* _PROBLEM REQUIREMENTS_: Please show all lines of the records that include "CROSS".

* _EXTRACTED DATA_:
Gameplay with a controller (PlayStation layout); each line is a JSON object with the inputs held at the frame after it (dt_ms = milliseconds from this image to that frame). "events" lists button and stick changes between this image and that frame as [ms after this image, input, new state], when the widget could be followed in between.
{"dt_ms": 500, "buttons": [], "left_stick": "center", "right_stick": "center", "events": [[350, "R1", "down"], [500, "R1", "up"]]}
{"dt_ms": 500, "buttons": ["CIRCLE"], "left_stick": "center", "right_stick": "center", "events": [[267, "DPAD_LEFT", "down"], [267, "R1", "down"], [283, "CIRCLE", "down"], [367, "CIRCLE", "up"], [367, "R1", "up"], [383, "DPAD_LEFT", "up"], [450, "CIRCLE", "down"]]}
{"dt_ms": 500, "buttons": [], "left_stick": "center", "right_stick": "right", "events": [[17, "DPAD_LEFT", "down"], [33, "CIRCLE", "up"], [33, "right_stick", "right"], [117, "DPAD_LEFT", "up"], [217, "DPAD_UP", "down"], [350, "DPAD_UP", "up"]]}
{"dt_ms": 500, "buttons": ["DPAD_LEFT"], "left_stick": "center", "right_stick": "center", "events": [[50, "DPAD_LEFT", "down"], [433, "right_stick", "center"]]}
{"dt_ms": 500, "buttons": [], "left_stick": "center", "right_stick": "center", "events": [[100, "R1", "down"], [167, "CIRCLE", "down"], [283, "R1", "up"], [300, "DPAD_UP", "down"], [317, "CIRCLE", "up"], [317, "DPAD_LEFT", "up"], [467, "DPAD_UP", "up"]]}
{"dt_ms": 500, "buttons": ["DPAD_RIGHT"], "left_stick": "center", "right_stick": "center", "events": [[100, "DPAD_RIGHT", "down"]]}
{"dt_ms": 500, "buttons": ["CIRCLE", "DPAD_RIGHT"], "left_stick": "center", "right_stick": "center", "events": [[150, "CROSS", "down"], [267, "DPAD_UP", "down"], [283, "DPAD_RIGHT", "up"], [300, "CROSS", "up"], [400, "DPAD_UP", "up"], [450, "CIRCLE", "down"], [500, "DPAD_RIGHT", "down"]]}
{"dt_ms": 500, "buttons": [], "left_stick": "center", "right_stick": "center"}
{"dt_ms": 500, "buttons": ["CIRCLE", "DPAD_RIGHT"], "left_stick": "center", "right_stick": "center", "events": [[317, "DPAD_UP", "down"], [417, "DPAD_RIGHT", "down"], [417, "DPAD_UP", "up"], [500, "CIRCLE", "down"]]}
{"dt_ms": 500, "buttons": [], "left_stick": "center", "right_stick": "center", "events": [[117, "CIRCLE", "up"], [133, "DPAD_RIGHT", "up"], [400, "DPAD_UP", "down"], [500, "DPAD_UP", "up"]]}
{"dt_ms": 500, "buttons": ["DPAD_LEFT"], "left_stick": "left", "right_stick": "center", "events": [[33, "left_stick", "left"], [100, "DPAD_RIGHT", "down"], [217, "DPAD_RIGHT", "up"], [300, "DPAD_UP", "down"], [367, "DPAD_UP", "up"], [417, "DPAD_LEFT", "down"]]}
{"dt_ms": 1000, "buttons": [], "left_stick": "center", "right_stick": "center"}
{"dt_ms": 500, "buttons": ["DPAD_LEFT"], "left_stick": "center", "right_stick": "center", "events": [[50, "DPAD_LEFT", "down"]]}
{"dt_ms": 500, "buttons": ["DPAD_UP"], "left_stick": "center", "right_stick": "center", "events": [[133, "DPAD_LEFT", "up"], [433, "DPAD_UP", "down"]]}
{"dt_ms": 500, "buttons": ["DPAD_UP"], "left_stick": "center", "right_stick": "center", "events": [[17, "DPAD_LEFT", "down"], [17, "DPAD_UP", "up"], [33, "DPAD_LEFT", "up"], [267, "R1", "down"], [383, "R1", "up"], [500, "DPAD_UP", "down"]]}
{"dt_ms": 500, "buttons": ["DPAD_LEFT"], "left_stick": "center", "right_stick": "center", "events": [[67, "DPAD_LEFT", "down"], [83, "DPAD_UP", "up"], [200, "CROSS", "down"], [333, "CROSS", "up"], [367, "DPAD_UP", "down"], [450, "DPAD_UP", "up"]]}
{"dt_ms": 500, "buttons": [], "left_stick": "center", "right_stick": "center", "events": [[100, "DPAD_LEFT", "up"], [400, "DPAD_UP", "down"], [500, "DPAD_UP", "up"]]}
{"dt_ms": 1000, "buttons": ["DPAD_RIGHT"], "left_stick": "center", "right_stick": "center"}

* _EXPECTED ANSWER_:
{"dt_ms": 500, "buttons": ["CIRCLE", "DPAD_RIGHT"], "left_stick": "center", "right_stick": "center", "events": [[150, "CROSS", "down"], [267, "DPAD_UP", "down"], [283, "DPAD_RIGHT", "up"], [300, "CROSS", "up"], [400, "DPAD_UP", "up"], [450, "CIRCLE", "down"], [500, "DPAD_RIGHT", "down"]]}
{"dt_ms": 500, "buttons": ["DPAD_LEFT"], "left_stick": "center", "right_stick": "center", "events": [[67, "DPAD_LEFT", "down"], [83, "DPAD_UP", "up"], [200, "CROSS", "down"], [333, "CROSS", "up"], [367, "DPAD_UP", "down"], [450, "DPAD_UP", "up"]]}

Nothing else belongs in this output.